The Scene Feels Familiar — The Next “Yu Menglong” Has Appeared (Image)

There was a nail-sized hole in the left side of the child’s chest (online screenshot).

[People News] Recently, the mysterious death of a 13-year-old middle school student in Xincai County, Henan Province has brought back a hauntingly familiar scene. Just like in the Yu Menglong case, criminal responsibility was swiftly ruled out.

The 13-year-old student, surnamed Zhu, was a seventh-grade student at Jinshi Tsinghua Garden Middle School. In the early morning of January 8, around 5 or 6 a.m., Zhu’s parents were suddenly notified by the school that “the child is not going to make it.”

Upon hearing the devastating news, the parents rushed to the school. However, before they arrived, the school attempted to secretly transport the child’s body away in an ambulance. Relatives hurriedly drove a van to block the ambulance on the road. When the parents finally arrived, they discovered blood stains at the corner of the child’s mouth, a nail-sized hole in the left side of his chest, and large areas of dark purple bruising around the waist, raising suspicions that the cause of death was not simple. Large numbers of local residents repeatedly gathered in front of the school gate demanding justice, while police were deployed to control the situation and confront the protesting crowd.

On January 9, the Xincai County Education Bureau issued a notice stating that Zhu’s death was an accidental death. It said that public security authorities intervened immediately, and after preliminary investigations including an external examination of the body, scene inspection, interviews, video retrieval, and medical history checks, a criminal case had been ruled out.

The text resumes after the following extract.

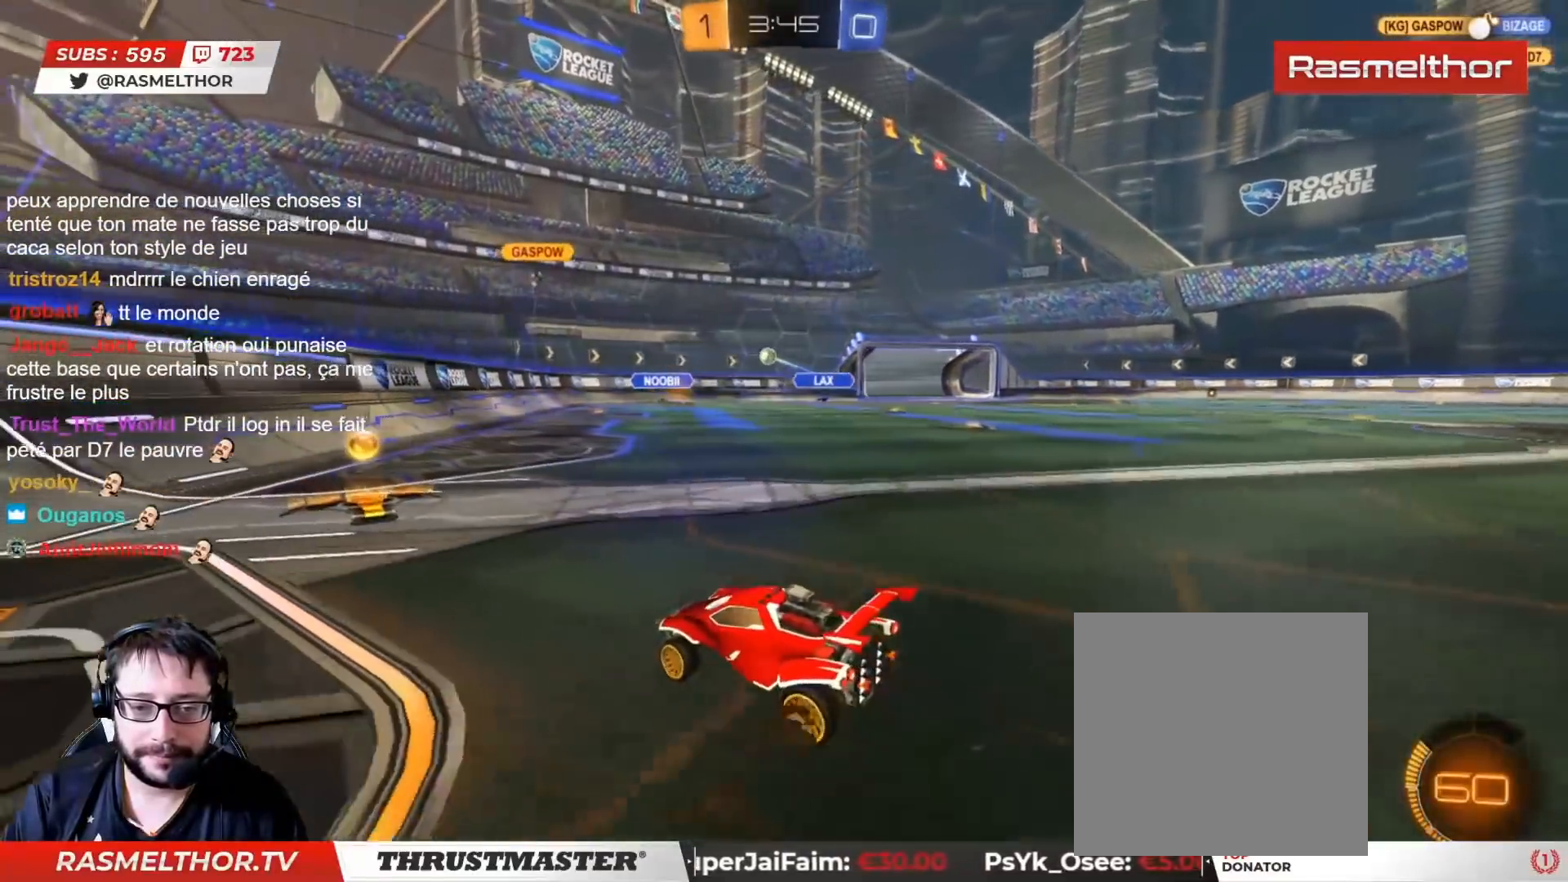
{"buttons": ["CIRCLE", "R2"], "left_stick": "right", "right_stick": "center", "events": [[267, "R2", "up"], [317, "left_stick", "right"], [400, "R2", "down"], [467, "CIRCLE", "down"]]}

This announcement lacked details of a forensic autopsy, and the issuing body was not the police. Netizens asked whether this felt familiar. In the Yu Menglong case, Yu’s already-deregistered studio also announced “criminal responsibility ruled out” on behalf of the police. The police notice issued by Beijing’s Chaoyang District regarding the Yu Menglong case was similarly vague, failing to even specify the date or location of the incident.

Another similarity is that the family discovered the child’s personal belongings had already been quickly cleared away, and the school claimed that surveillance equipment was damaged and therefore could not provide relevant video footage.

Netizens questioned: “Another case of broken surveillance! Is the surveillance really broken, or does it just ‘conveniently’ break at critical moments?”

A Xincai parent, Xiao Qi, told New Tang Dynasty Television: “Once the official notice came out, it was like rubbing our intelligence into the ground. They don’t care whether you believe it or not — they just ask whether you submit. This is an industry chain that doesn’t treat ordinary people as human. On the highway, large trucks dumped loads of dirt, completely blocking the road. There were so many armed police at the school gate — more than the parents.”

Another parent at the school, Xiao Cai (pseudonym), said that Tsinghua Garden is a privately run chain school that claims to have forensic personnel stationed on campus and conducted an autopsy without parental consent. He no longer dares to let his child attend school and told his child that life is more important than studying.

A Henan parent, Xiao Liu (pseudonym), was extremely angry: “The family disappears, online videos disappear. Anything posted from Henan — either traffic is restricted or it’s directly taken down, accounts get shut down. We’re treated like weeds. Why speak out at all? The purpose is to let them know that even a blade of grass has a temper. We Henan parents are still paying attention.”

The Zhu student case sparked huge controversy online. On January 11, a joint investigation team in Xincai County released its final findings, confirming that Zhu died of “cardiac sudden death.” The notice stated that the deceased had no conflict with others before death, no external injuries on the body surface, and no signs of poisoning. Regarding the abnormalities observed on the body, officials explained that the needle hole in the left chest was caused by forensic personnel drawing heart blood for toxicological testing, and that the liquid at the corner of the mouth was bodily fluid that naturally overflowed during the turning of the body.

Online, some individuals with medical backgrounds analyzed the cause of the chest hole and believed it resembled a puncture left by cardiac blood sampling.

One netizen commented: “According to regulations, forensic doctors belong to the criminal investigation department. Without police responding to the call and arriving at the scene, forensic doctors cannot act alone. Moreover, the school did not report to the police immediately — the report was made only after the parents arrived. Finally, cardiac puncture does not require a wound the size of a ballpoint pen! Injecting some kind of preservative might. And why were the social media accounts of the family and their lawyers wiped clean?”

Some claims suggest that after the heart stops beating, if it is necessary to maintain organ viability outside the body for subsequent transplantation, preservation solution is usually continuously injected through a needle hole. Combined with circulating claims that the deceased had a rare blood type and had participated in physical examinations, this has led people to suspect that the school’s hurried transfer of the body was motivated by organ harvesting. However, all such discussions have since been taken down from the internet.

If discussion continues and the parents persist in demanding answers, it is likely that Zhu’s case will also become subject to “state control.” Under CCP rule, anyone could become the next “Yu Menglong.”